Director Joel Bassin, Producing Artistic Director of the Firehouse Theatre, noted that during the dress rehearsal and first two showings it became obvious that pet-owners were more likely to take the quiet route as they found the issues close to their hearts. Set in a dingy office in the Carson County Pound, the play opens as the center’s newly appointed director, Kim Hawkins (played by the versatile Donna Marie Miller), deals with complaints and repeat offenders. The main offender, a three-legged pit bull rescue named Bailey, who has been adopted by the equally menacing owner, Dan Stanley (played by Arik Cullen who towers over everyone at well over 6’), has allegedly attacked another dog at the dog park.
Adam Turck plays Marc Hanson, the persnickety owner of Winnie – short for Winston, as in Churchill – who files the most damning complaint against Dan and Bailey. Marc (with a “c” he takes pains to explain) has pictures of the injuries his dog sustained and as the tension piles on, Dan’s neighbor, another frequent phoner of complaints, Patty Smith (Lucretia Marie Anderson) also shows up in Ms. Hawkins’ office. All of this is overwhelming for Hawkins, who would rather deal with dogs than people, but she has the dubious back-up of her office associate, Corrine Lowell (Journey Entzminger), an insolent college student who has an affinity for the dogs and an unlikely friendship with her frazzled supervisor.

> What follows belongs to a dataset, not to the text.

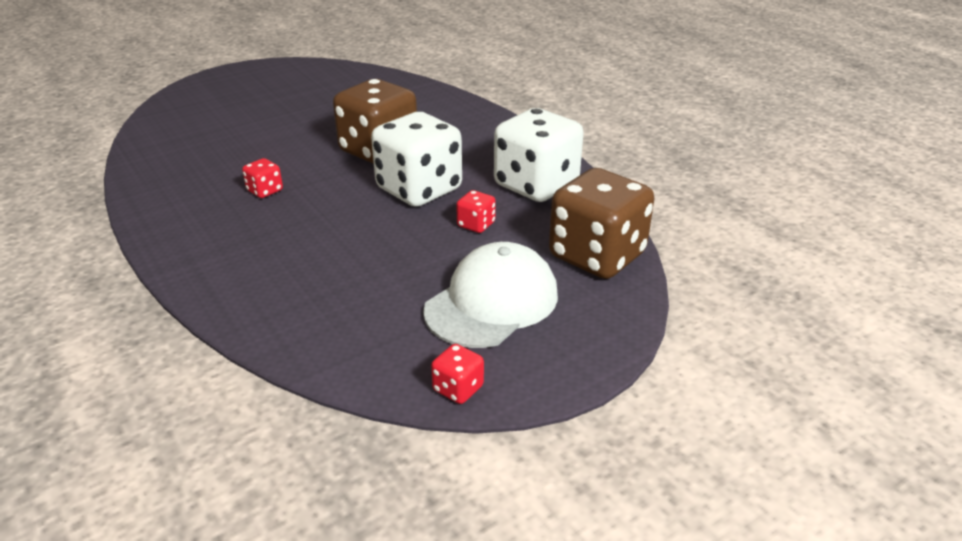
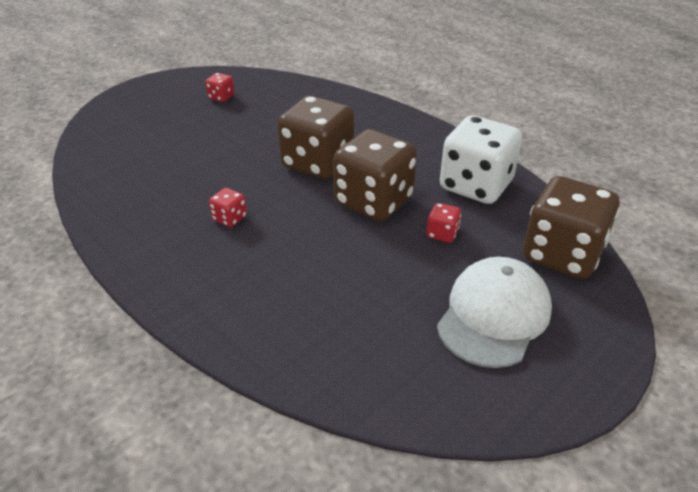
camera: 10 degrees left, 5 degrees up
white dice [371,112,462,207] -> brown dice [333,129,417,221]
red dice [431,344,484,404] -> red dice moved to [205,73,235,102]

Bassin directs this eclectic cast of characters with an ebb and flow, a cycle of tension and release that sometimes reaches explosive levels. Expletives fly, Dan towers over everyone, and Corrine is an ever constant presence with her irreverent but much needed wit and sarcasm. Patty seems at first to be an extraneous presence, but she has a key scene with Hawkins and her role is integral to the final resolution. Miller makes Hawkins sympathetic, offsetting moments of indecision with insight and clarity. I’m not familiar with Entzminger, so I’m not sure how much of a stretch it was for her – a junior Business Management student at VCU – to play the insolent college student so convincingly. Surprisingly, she has the final word. Adam Turk is fittingly annoying as the owner of the injured dog, and Arik Cullen, who seemed to enjoy the role of the bad boy, holds the key to the compassionate conclusion.

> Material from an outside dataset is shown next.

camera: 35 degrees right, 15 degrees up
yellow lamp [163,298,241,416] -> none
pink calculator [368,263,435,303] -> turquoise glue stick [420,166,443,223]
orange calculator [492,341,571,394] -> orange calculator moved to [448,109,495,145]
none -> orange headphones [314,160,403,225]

At the beginning of each scene two actors stand behind the chain link fences on either side of the stage, smoking, texting, or just thinking. While I found this transition interesting, I was distracted by the set. Phil Hayes designed an authentically drab break room that doubles as Kim Hawkins office – with just a folding table for a desk. What bothered me was that the sides of the set were not built all the way out to the theater’s walls, so we could see the scaffold-like edges and supporting brace just behind the chain link fences. I know it’s a set, but I don’t want to see the behind-the-scenes workings. Andrew Bonniwell designed the lighting – no special effects needed here – and Ryan Dygert designed the sound – with dogs barking in the background.
Without giving away too much of the show, Hubbard makes it impossible to take sides by presenting multiple sides of the issue and throwing in a couple of emotionally loaded surprises.
Animal Control is written in three scenes (The Prosecution, The Defense, and The Verdict), with two intermissions and runs a little over two hours, including the intermissions. I thought it was rather well paced, but my partner found it a bit too long. It should be mentioned that neither of us owns a pet, which I think makes a difference. I heard more than one sniffle, that I do not attribute to seasonal allergies, and observed at least one attendee feeling a bit verklempt, waving a hand to ward off tears in the lobby after the show.
Julinda D. Lewis is a dancer, teacher, and writer who was born in Brooklyn, NY and now lives in Eastern Henrico County.